How Do I Write?
You should know this on a basic level if you want to be an author of any kind. You need at least a simple understanding of sentence structure, grammar, and punctuation–either learned or innate. Many things can be fixed in editing, but your editor needs to be able to figure out what you meant to say. If this translates to “I don’t know how story structure works”, then let me show you a handy thing known as Freytag’s Pyramid:
This is the basic skeleton of a story–a good tale takes interesting characters and forces them into a problem or situation they can’t help but react to. The way the characters plan to handle this problem–which is usually riddled with problems and setbacks of its own–comprises the rising action. The Climax is the high point of the story: a big fight, a grand tournament, or perhaps a final showdown. No matter what the conflict is, it needs to come to a head and resolve in this segment. Falling action is what happens due to the outcome of the Climax. Did your characters defeat the evil wizard? Did they win the grand tournament? What happens afterward–do they realize that they don’t feel fulfilled like they thought they would be? Do they vow to change their world or life in a meaningful way now that they have triumphed? Your characters should enter this period changed in some way from the way they began the story, because of the events leading up to or occurring during the climax. After that is denouement: the story wraps up any loose ends or side-plots, and makes its way towards a satisfying ending. Due to the nature of light novels being multi-volume, denouement often leads to a cliffhanger or last-minute plot lead in order to hold your interest in the series.
What Kind of Software Should I Use?
There is no software or method that will improve your writing with no effort. I’m serious. So before you go out and drop money on expensive software, or buy that fancy leather journal you saw online, use what you already have on hand. Want the visceral feel on pen on paper? Buy a cheap college-ruled notebook. Want to work on your computer? Give Google Docs or OpenOffice a try–both are full-featured word processors that are free to use. [And as a bonus, Google Docs can be accessed on any trusted computer with an internet connection. How neat is that?]
However you decide to get words from your head, just remember to do it often. Practice is the key to improving your writing, followed only by reading. That’s right, reading. What you enjoy reading defines your taste in books, and will manifest itself in your writing voice. People who like the same style as you will be drawn to your writing, and you want that–write for your own enjoyment: your target demographic is ultimately you. [It sounds cheesy, but it’s the truth.]
Later if you want to upgrade to a word processor/writing organization program, you’ll know exactly what features you need for your method of work.
What Kind of Story Should I Write?
Whatever kind of story appeals to you! Want to rehash the Hero’s Journey–have at it! Want to write a high school romance? You’re good! Want to write an experimental horror story about a team of operatives that is trapped in an alternate dimension? It’s a go! You don’t need to limit yourself to what’s popular in Japanese LNs. The “Teleported to Another World” and “Trapped in an RPG” themes that were popular a few years back are losing steam. The rising stars now seem to be “Magic Academy Hijinks” and “High Schooler is a Secretly Famous ___”. These things change, and people don’t always like what is popular at the moment. Write whatever makes you happy!

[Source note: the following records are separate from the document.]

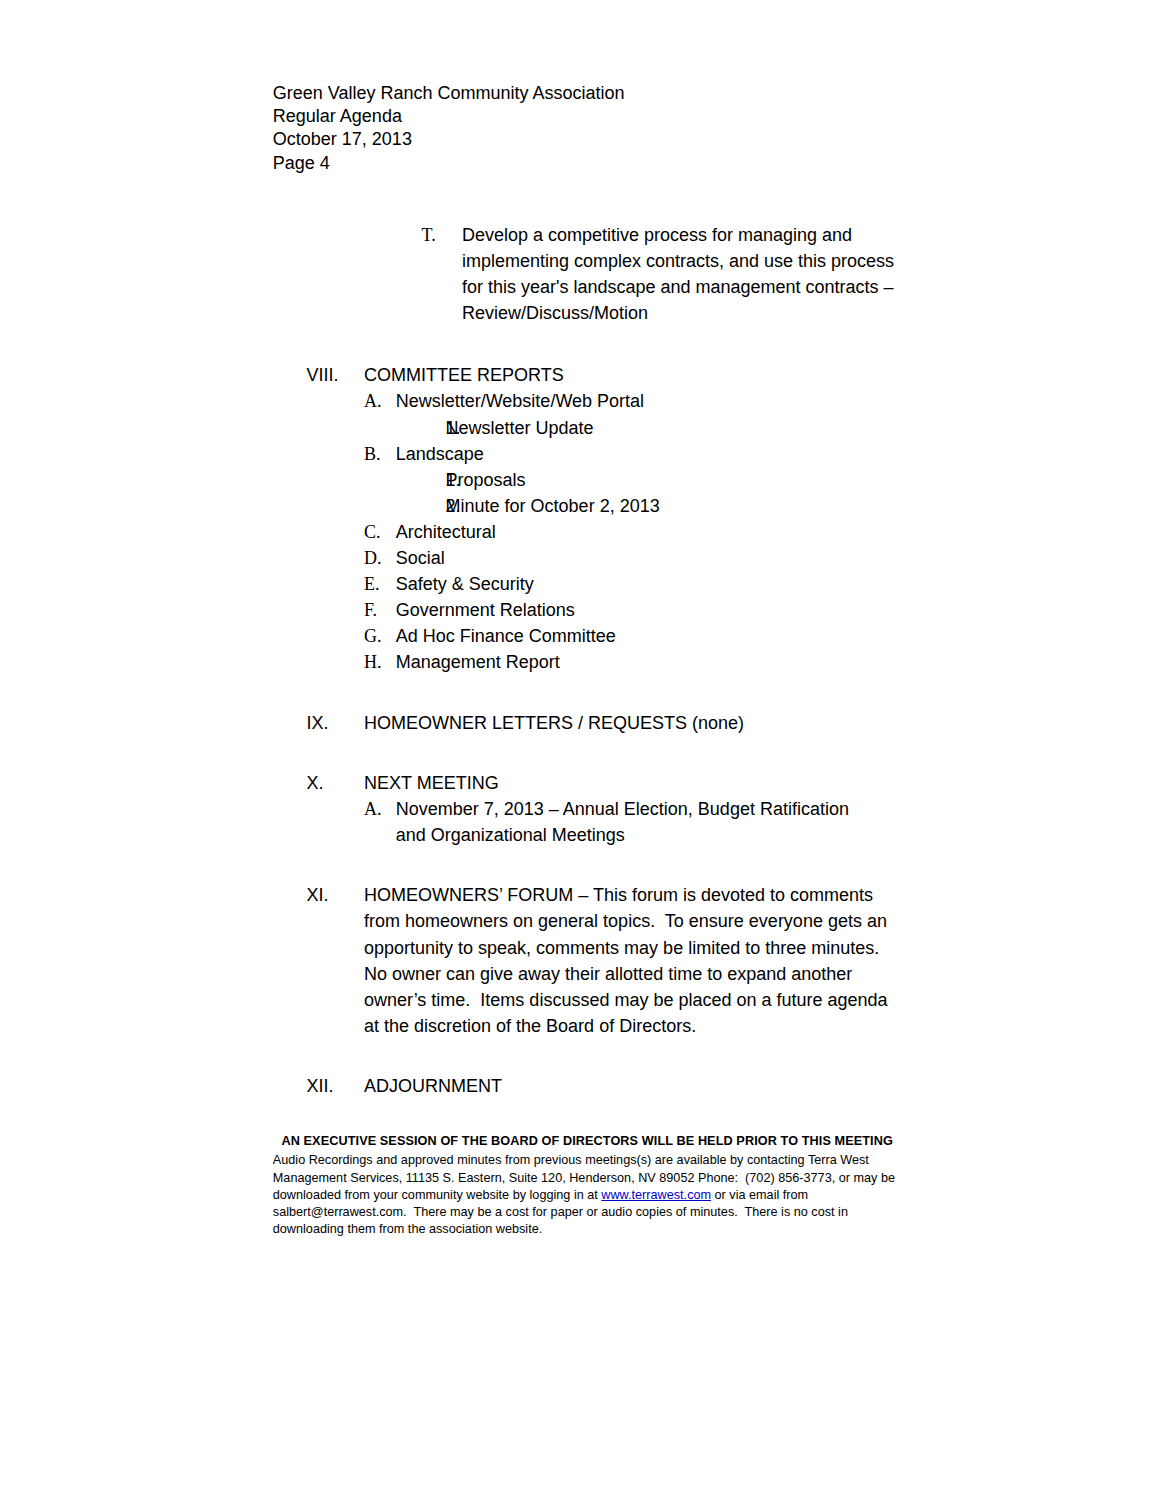Green Valley Ranch Community Association
Regular Agenda
October 17, 2013
Page 4
T.
Develop a competitive process for managing and implementing complex contracts, and use this process for this year's landscape and management contracts – Review/Discuss/Motion
VIII.
COMMITTEE REPORTS
A. Newsletter/Website/Web Portal
1. Newsletter Update
B. Landscape
1. Proposals
2. Minute for October 2, 2013
C. Architectural
D. Social
E. Safety & Security
F. Government Relations
G. Ad Hoc Finance Committee
H. Management Report
IX.
HOMEOWNER LETTERS / REQUESTS (none)
X.
NEXT MEETING
A. November 7, 2013 – Annual Election, Budget Ratification
and Organizational Meetings
XI.
HOMEOWNERS’ FORUM – This forum is devoted to comments from homeowners on general topics. To ensure everyone gets an opportunity to speak, comments may be limited to three minutes. No owner can give away their allotted time to expand another owner’s time. Items discussed may be placed on a future agenda at the discretion of the Board of Directors.
XII.
ADJOURNMENT
AN EXECUTIVE SESSION OF THE BOARD OF DIRECTORS WILL BE HELD PRIOR TO THIS MEETING
Audio Recordings and approved minutes from previous meetings(s) are available by contacting Terra West Management Services, 11135 S. Eastern, Suite 120, Henderson, NV 89052 Phone: (702) 856-3773, or may be downloaded from your community website by logging in at www.terrawest.com or via email from salbert@terrawest.com. There may be a cost for paper or audio copies of minutes. There is no cost in downloading them from the association website.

Should I Distribute Online as I Go, Or Should I Wait?
Distributing each chapter as it becomes available is what Webnovels do, and you are free to do this if you want. All the OLEN authors I spoke with prefer to wait until they have a fully edited and polished volume available to put up for sale. I myself prefer this, but I have been known to post a few chapters or excerpts as teasers to cultivate interest and make people want to purchase my work. If you want to release your work for free, that is entirely up to you! There are a few English-language webnovels available for free–and they are quite popular!
How Do I Submit My Work to a Publisher?
This is where things get rough. You see, you can’t. Translation companies like YenPress and Seven Seas don’t accept OELN manuscripts. Yet. There is a huge push for them to from us OLEN authors, but the market for light novels itself is just getting on its feet. [Think manga in the early 90s, if you were around for that.] It’s only recently that manga has come into focus as a media deserving of the same attention anime gets, and in five to ten years I see LNs having that same popularity. I don’t blame the publishers for being conservative right now, but we hope in the future they start accepting manuscripts from English-language authors, or hold contests similar to the Dengeki Novel Prize held by publisher ASCII Media Works in Japan.
You could take your work to traditional publishers, but they are unlikely to take a chance on something so niche. If they do like it, they may strip the illustrations from it entirely or ask you to drastically change the plot/character interactions to sell better to English-speaking audiences. If you are willing to do that then there is no reason for you to not query traditional publishers. But a word of caution–choose whom you submit to carefully. If you send your wacky vampire-high school romance to a publisher that puts out murder mysteries, your manuscript is going to end up in the circular file. [Whispers dramatically: the trash.]
Beyond that, you do what the rest of us do: Self-Publish.